Une autre affaire dans le même institut

Un autre avocat s’intéresse à l’issue de cette audience. En effet, Franck Boezec a pris en charge le dossier d’une jeune fille victime en 2009 d’une autre agression sexuelle… au sein du même ITEP. La procédure pénale est en cours devant la juridiction des mineurs. L’enquête pourrait aboutir à la mise en examen des auteurs potentiels et à un procès début 2012. « Le résultat du jugement (ndlr : suite à l’audience civile du 9 juin) m’intéresse au plus au point car il pourrait m’aider », explique l’avocat, « si il y a une reconnaissance de la responsabilité civile de l’institution, cela pourrait aussi ouvrir la mise en cause pénale de cette institution et de ses dirigeants de l’époque ». En d’autres termes, si la justice civile décide de caractériser de « graves » les manquements reprochés à l’ITEP, l’avocat pourrait s’appuyer sur cette décision pour pousser la procédure pénale en cours jusqu’à la mise en cause pénale non seulement des co-auteurs mais aussi de l’institut en tant que personnalité morale.

Rapport de la DASS

Des professionnels en dehors de la justice se sont eux aussi penchés sur les dysfonctionnements de l’ITEP. Dès juin 2007, une inspection de la DDASS de Loire-Atlantique, à l’époque autorité de tutelle, avait été diligentée dans le cadre du programme de lutte contre la maltraitance dans les établissements sociaux et médico-sociaux. Le rapport préconisait la fin rapide de la mixité au sein de l’internat: « malgré le caractère apaisant de la mixité mise en avant par les éducateurs, les risques de débordement à caractère sexuel nécessitent de mettre en place des groupes de vie exclusivement garçons ou exclusivement filles». En outre, ce rapport appelait à la mise en place d’un véritable protocole de gestion de la violence et une formation des professionnels de l’institut en la matière.

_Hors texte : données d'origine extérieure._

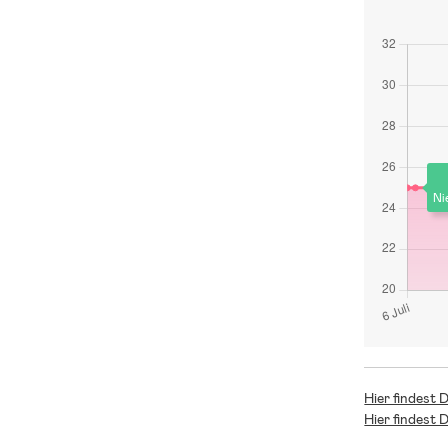
Ni
Hier findest 
Hier findest 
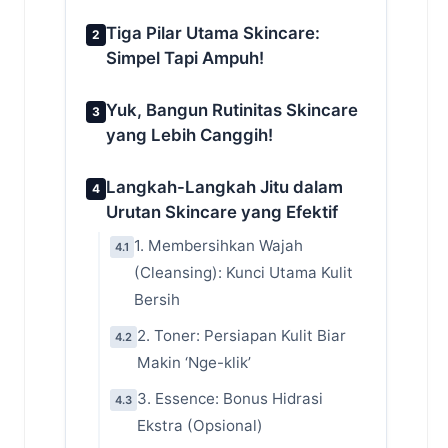
Tiga Pilar Utama Skincare:
2
Simpel Tapi Ampuh!
Yuk, Bangun Rutinitas Skincare
3
yang Lebih Canggih!
Langkah-Langkah Jitu dalam
4
Urutan Skincare yang Efektif
1. Membersihkan Wajah
4.1
(Cleansing): Kunci Utama Kulit
Bersih
2. Toner: Persiapan Kulit Biar
4.2
Makin ‘Nge-klik’
3. Essence: Bonus Hidrasi
4.3
Ekstra (Opsional)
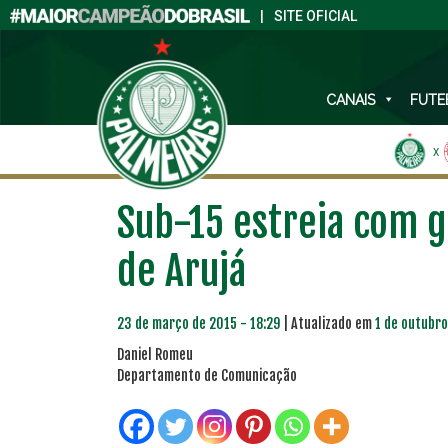
|
SITE OFICIAL
CANAIS
FUTE
X
Sub-15 estreia com g
de Arujá
23 de março de 2015 - 18:29
| Atualizado em
1 de outubro
Daniel Romeu
Departamento de Comunicação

De plus, dans une lettre de 2009, Nicole Taillandier, alors directrice de la DDASS, en réponse à une interpellation du député de la circonscription des parents, indique que des « dysfonctionnements non seulement conjoncturels mais structurels ont conduit à s’interroger sur la garantie des conditions de sécurité et de bien-être des jeunes accueillis au sein de l’établissement ». Elle écrit plus loin : « il paraît souhaitable que la crise institutionnelle qui dure au sein de l’Institut trouve une issue et se traduise par des réponses concrètes de nouvelle gouvernance ». Difficile de savoir si l’ITEP a pris en compte les préconisations, si la situation s’est améliorée. Malgré nos sollicitations, sa direction n’a toujours pas communiqué.